▸ **Problem**:
The records below must be written out exactly, with every picture left behind.

[Data excerpts]
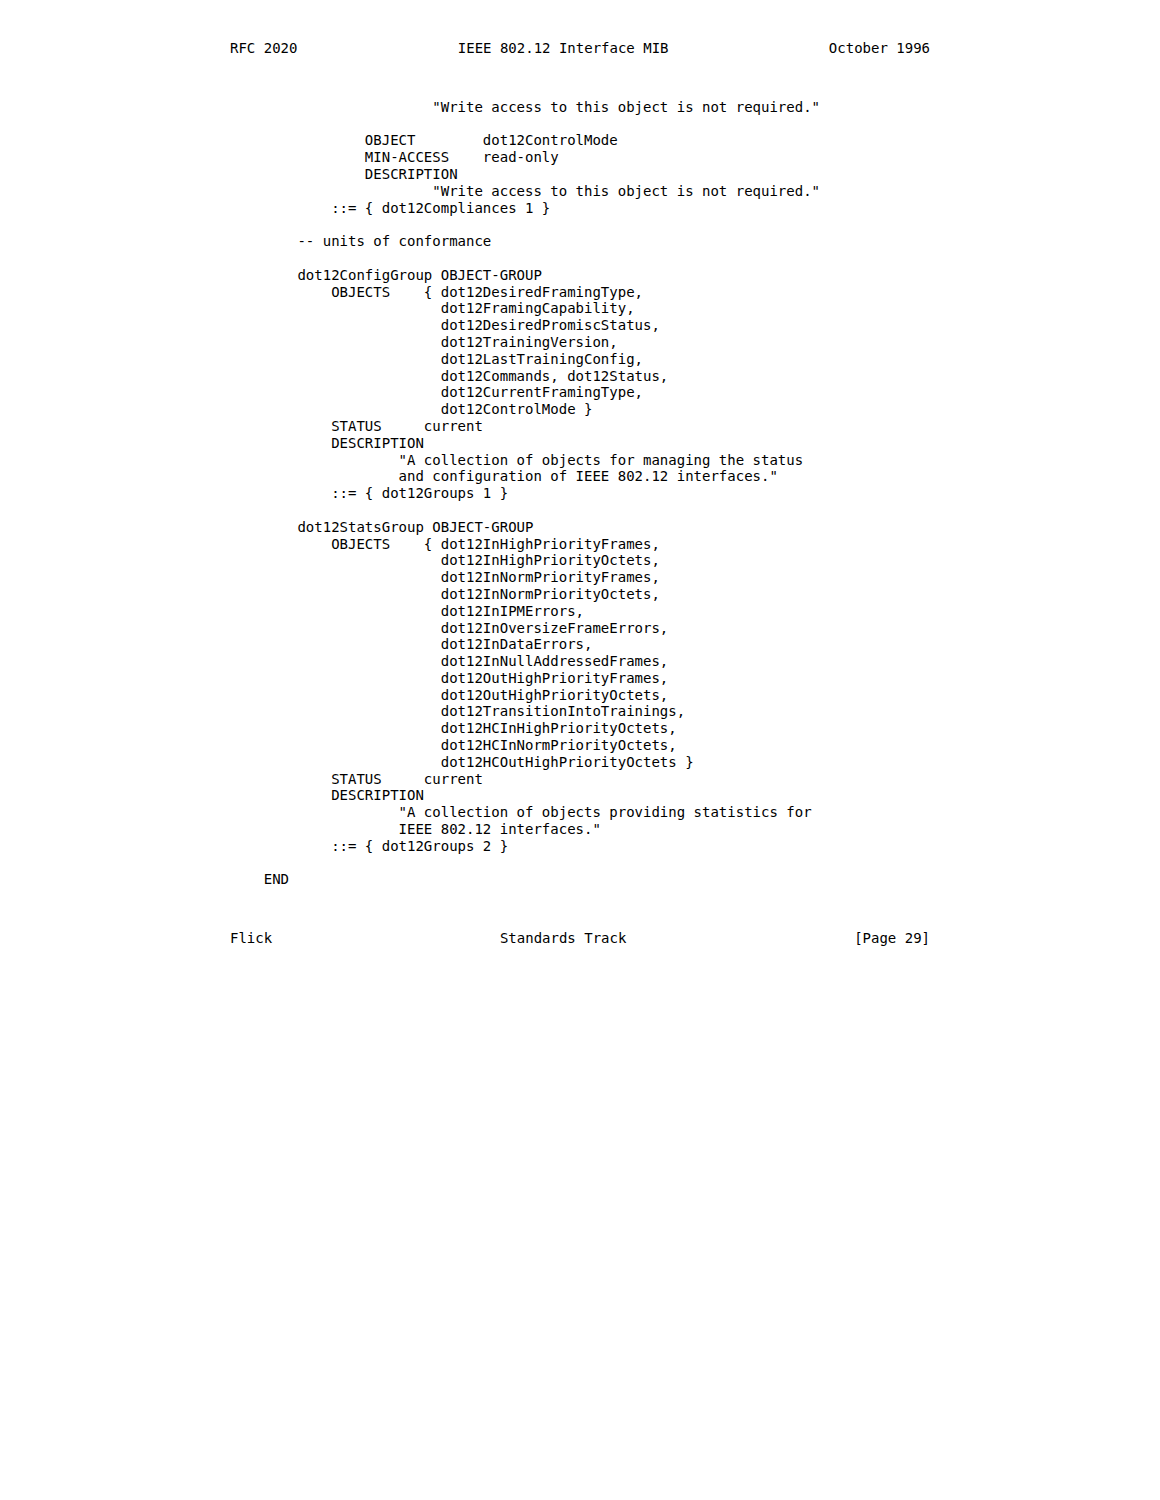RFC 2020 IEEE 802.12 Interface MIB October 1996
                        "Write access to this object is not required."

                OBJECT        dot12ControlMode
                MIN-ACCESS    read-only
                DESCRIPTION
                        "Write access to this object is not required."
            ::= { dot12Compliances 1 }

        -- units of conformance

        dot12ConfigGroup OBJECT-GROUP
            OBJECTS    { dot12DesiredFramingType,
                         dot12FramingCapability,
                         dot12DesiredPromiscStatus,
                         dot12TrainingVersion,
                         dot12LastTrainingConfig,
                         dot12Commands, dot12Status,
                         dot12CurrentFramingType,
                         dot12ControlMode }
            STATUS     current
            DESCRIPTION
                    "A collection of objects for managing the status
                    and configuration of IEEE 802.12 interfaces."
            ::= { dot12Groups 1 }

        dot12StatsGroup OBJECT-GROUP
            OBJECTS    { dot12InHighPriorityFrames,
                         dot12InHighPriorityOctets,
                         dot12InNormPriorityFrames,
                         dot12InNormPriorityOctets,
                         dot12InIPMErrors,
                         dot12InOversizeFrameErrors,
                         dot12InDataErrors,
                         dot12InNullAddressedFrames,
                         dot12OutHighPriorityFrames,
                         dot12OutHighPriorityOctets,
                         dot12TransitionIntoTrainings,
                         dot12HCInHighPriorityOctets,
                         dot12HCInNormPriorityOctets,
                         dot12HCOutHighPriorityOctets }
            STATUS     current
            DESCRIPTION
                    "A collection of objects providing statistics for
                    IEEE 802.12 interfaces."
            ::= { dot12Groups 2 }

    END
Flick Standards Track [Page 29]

▸ **Exercise response**:
RFC 2020 IEEE 802.12 Interface MIB October 1996
                        "Write access to this object is not required."

                OBJECT        dot12ControlMode
                MIN-ACCESS    read-only
                DESCRIPTION
                        "Write access to this object is not required."
            ::= { dot12Compliances 1 }

        -- units of conformance

        dot12ConfigGroup OBJECT-GROUP
            OBJECTS    { dot12DesiredFramingType,
                         dot12FramingCapability,
                         dot12DesiredPromiscStatus,
                         dot12TrainingVersion,
                         dot12LastTrainingConfig,
                         dot12Commands, dot12Status,
                         dot12CurrentFramingType,
                         dot12ControlMode }
            STATUS     current
            DESCRIPTION
                    "A collection of objects for managing the status
                    and configuration of IEEE 802.12 interfaces."
            ::= { dot12Groups 1 }

        dot12StatsGroup OBJECT-GROUP
            OBJECTS    { dot12InHighPriorityFrames,
                         dot12InHighPriorityOctets,
                         dot12InNormPriorityFrames,
                         dot12InNormPriorityOctets,
                         dot12InIPMErrors,
                         dot12InOversizeFrameErrors,
                         dot12InDataErrors,
                         dot12InNullAddressedFrames,
                         dot12OutHighPriorityFrames,
                         dot12OutHighPriorityOctets,
                         dot12TransitionIntoTrainings,
                         dot12HCInHighPriorityOctets,
                         dot12HCInNormPriorityOctets,
                         dot12HCOutHighPriorityOctets }
            STATUS     current
            DESCRIPTION
                    "A collection of objects providing statistics for
                    IEEE 802.12 interfaces."
            ::= { dot12Groups 2 }

    END
Flick Standards Track [Page 29]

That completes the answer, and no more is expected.